[PROVIDED DATA Boundary: Start]
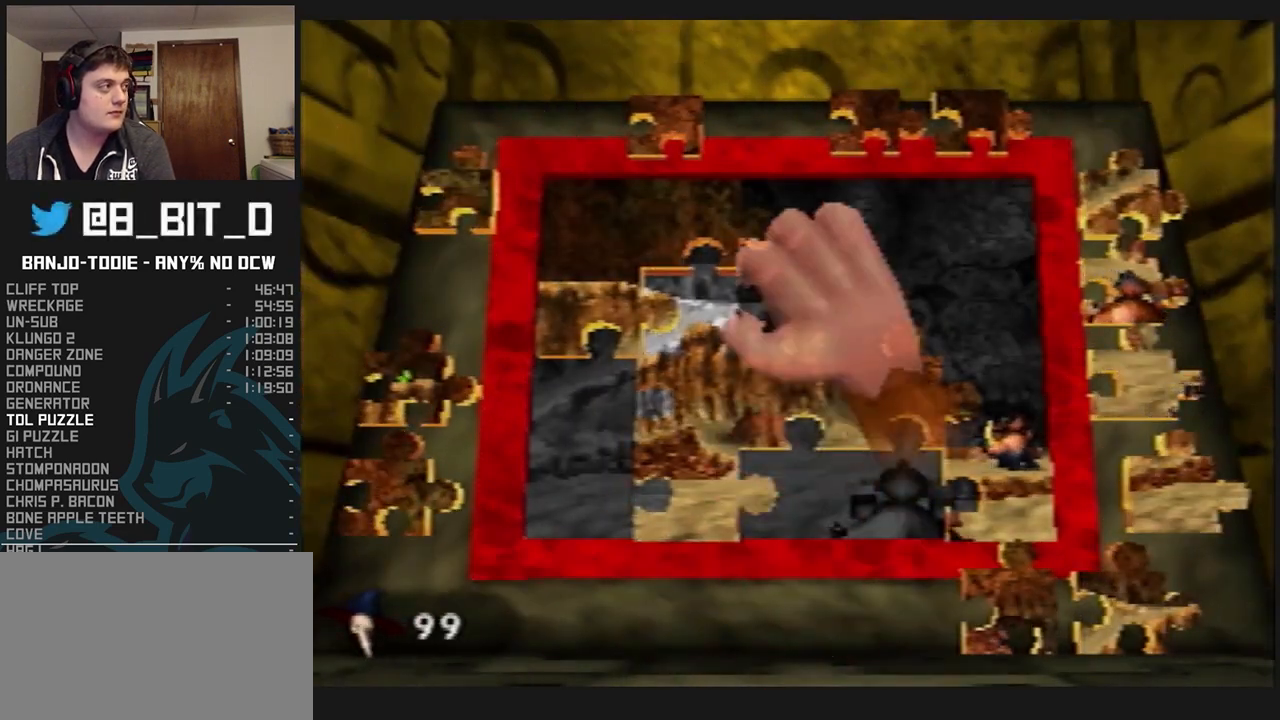
{"buttons": ["L1"], "left_stick": "down-right", "events": [[200, "A", "down"], [233, "left_stick", "down-right"], [267, "A", "up"]]}
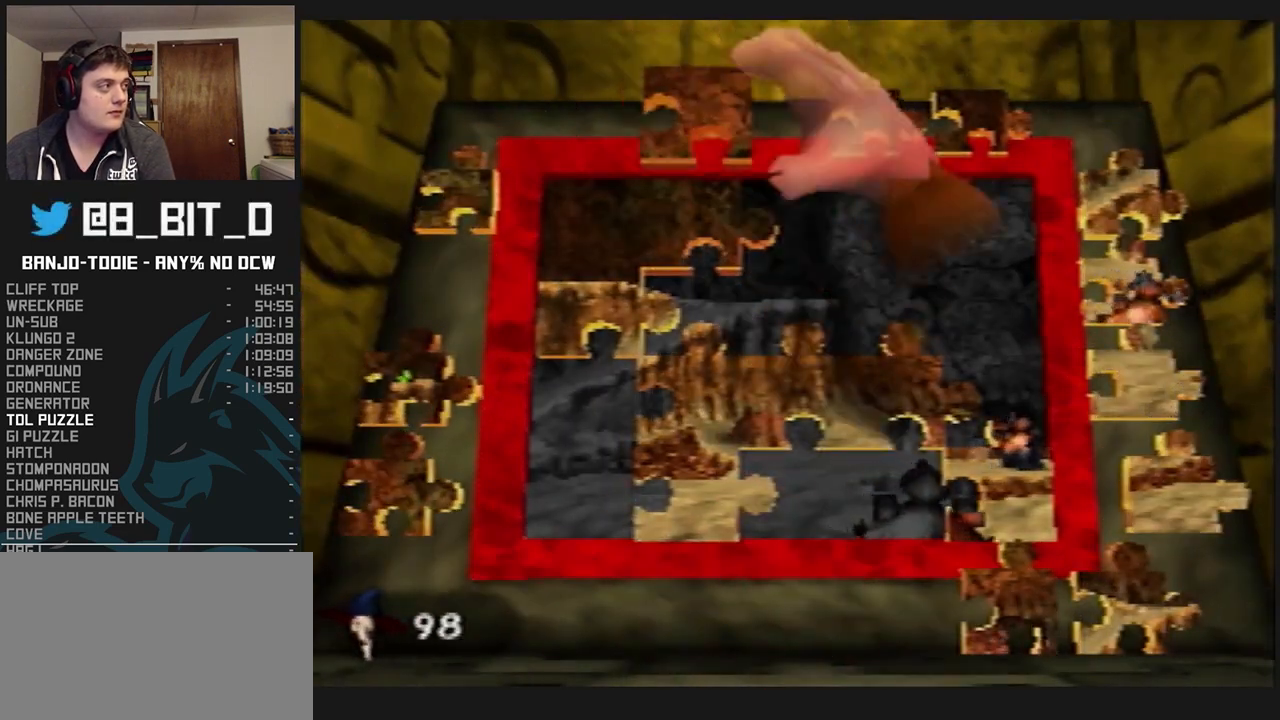
{"buttons": ["A", "L1"], "left_stick": "center", "events": [[100, "left_stick", "right"], [333, "A", "down"], [333, "left_stick", "center"], [433, "A", "up"], [500, "A", "down"]]}
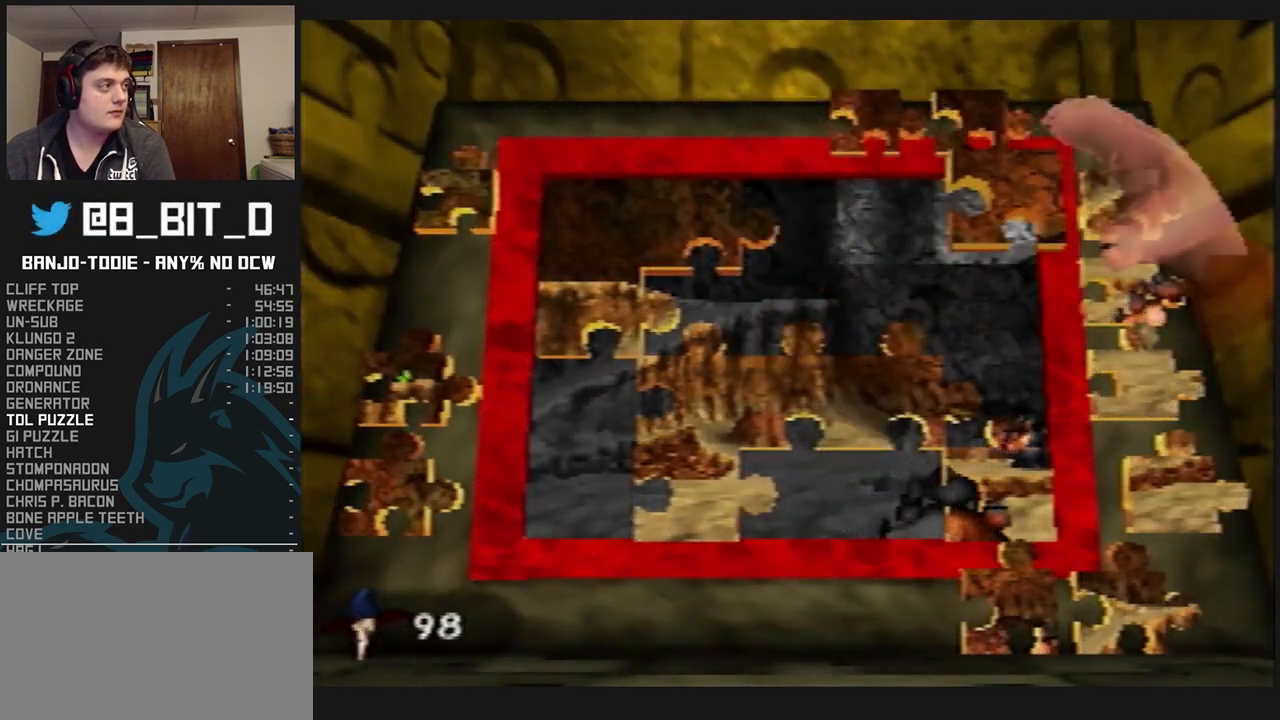
{"buttons": ["L1"], "left_stick": "up-left", "events": [[67, "A", "up"], [233, "left_stick", "up-left"]]}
[PROVIDED DATA Boundary: End]
→ EXERCISE BRIEF
Your answer should be every line above, written out exactly, with no pictures.

→ EXERCISE RESPONSE
{"buttons": ["L1"], "left_stick": "down-right", "events": [[200, "A", "down"], [233, "left_stick", "down-right"], [267, "A", "up"]]}
{"buttons": ["A", "L1"], "left_stick": "center", "events": [[100, "left_stick", "right"], [333, "A", "down"], [333, "left_stick", "center"], [433, "A", "up"], [500, "A", "down"]]}
{"buttons": ["L1"], "left_stick": "up-left", "events": [[67, "A", "up"], [233, "left_stick", "up-left"]]}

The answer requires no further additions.